The function flags arbitrary large groups of values, if they are surrounded by sufficiently
large data gaps. A gap is defined as group of missing and/or flagged values.

A continuous group of values
$`x_{k}, x_{k+1},...,x_{k+n}`$ with timestamps $`t_{k}, t_{k+1}, ..., t_{k+n}`$
is considered to be isolated, if:
1. $` t_{k+n} - t_{k} \le `$ `group_window`
2. None of the values $` x_i, ..., x_{k-1} `$, with $`t_{k-1} - t_{i} \ge `$ `gap_window` is valid or unflagged
3. None of the values $` x_{k+n+1}, ..., x_{j} `$, with $`t_{j} - t_{k+n+1} \ge `$ `gap_window` is valid or unflagged


## flagMissing

```
flagMissing(nodata=NaN)
```

| parameter | data type  | default value  | description                       |
| --------- | ---------- | -------------- | -----------                       |
| nodata    | any        | `NAN`          | A value that defines missing data |




## flagDTW

```                            
flagDTW(refdatafield='SM1', window = 25, min_distance = 0.25, method_dtw = "fast")
``` 


| parameter             | data type                                                     | default value | description                                                                                                                                                |
|-----------------------|---------------------------------------------------------------|---------------|------------------------------------------------------------------------------------------------------------------------------------------------------------|
| window                |  int                                                          | `25`          |The number of datapoints to be included in each comparison window.                                             |
| min_distance          | float                                                         | `0.5`         |The minimum distance of two graphs to be classified as "different".                                      |
| method_dtw            | string                                                        | `"fast"`      |Implementation of DTW algorithm - "exact" for the normal implementation of DTW, "fast" for the fast implementation.                                                           |
| ref_datafield         | string                                                        |               |Name of the reference datafield ("correct" values) with which the actual datafield is compared.                                             |


This function compares the data with a reference datafield (given in `ref_datafield`) of values we assume to be correct.
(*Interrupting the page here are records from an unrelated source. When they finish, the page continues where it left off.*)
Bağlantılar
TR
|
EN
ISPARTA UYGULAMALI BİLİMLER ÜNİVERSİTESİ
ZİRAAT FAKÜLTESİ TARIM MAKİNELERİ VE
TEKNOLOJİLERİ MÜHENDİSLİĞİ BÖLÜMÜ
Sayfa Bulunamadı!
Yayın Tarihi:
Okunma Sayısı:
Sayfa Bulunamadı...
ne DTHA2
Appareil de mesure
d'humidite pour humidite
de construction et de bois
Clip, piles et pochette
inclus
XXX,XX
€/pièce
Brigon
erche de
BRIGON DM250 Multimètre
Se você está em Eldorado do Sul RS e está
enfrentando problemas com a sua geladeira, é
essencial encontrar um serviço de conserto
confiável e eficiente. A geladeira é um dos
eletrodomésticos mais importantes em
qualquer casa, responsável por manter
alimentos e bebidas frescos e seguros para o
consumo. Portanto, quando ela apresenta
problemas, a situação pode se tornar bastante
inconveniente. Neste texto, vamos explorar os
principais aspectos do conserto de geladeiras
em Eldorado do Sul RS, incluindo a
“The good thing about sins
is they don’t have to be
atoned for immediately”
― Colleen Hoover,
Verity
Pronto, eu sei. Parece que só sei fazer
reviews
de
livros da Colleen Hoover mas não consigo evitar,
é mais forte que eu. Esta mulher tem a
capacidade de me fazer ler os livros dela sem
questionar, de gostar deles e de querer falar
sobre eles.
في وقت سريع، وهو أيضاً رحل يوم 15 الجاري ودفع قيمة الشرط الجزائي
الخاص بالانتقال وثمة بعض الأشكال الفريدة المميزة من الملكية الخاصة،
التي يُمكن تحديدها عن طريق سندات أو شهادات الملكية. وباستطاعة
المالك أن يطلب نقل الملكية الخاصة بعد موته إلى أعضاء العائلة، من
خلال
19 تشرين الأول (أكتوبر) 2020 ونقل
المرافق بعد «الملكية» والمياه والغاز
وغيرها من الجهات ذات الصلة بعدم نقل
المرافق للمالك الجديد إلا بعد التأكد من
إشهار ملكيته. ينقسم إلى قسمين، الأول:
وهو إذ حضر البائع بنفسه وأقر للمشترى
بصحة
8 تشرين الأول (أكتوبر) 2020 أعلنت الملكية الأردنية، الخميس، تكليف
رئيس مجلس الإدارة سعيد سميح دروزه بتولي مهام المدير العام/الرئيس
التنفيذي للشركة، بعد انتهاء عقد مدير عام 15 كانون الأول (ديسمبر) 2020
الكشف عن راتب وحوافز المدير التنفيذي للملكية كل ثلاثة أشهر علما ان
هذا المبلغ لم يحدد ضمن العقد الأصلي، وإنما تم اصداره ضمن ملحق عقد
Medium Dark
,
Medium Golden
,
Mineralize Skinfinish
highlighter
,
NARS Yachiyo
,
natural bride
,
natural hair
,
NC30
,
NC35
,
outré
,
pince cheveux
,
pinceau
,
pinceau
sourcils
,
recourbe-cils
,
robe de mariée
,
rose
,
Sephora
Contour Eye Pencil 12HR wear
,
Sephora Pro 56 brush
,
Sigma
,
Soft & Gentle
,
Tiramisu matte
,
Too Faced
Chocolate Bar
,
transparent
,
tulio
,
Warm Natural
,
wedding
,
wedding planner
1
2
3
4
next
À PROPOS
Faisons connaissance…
The comparison is undertaken window-based, i.e. the two data fields are compared window by window, with overlapping windows. The function flags those values that lie in the middle of a window that exceeds a minimum distance value (given in `min_distance`). 

As comparison algorithm, we use the [Dynamic Time Warping (DTW) Algorithm](https://en.wikipedia.org/wiki/Dynamic_time_warping) that accounts for temporal and spacial offsets when calculating the distance. For a demonstration of the DTW, see the Wiki entry "Results for rain data set" in [Pattern Recognition with Wavelets](https://git.ufz.de/rdm-software/saqc/-/wikis/Pattern-Recognition-with-Wavelets#Results). 

The function flags all values indicating missing data.





## clearFlags

```
clearFlags()
```

The funcion removes all previously set flags.

## forceFlags

```
forceFlags(flag)
```
| parameter | data type                                                                   | default value | description                          |
| --------- | -----------                                                                 | ----          | -----------                          |
| flag      | float/[flagging constant](docs/ParameterDescriptions.md#flagging-constants) | GOOD          | The flag that is set unconditionally |

The functions overwrites all previous set flags with the given flag.


## flagDummy

```
flagDummy()
```

Identity function, i.e. the function does nothing.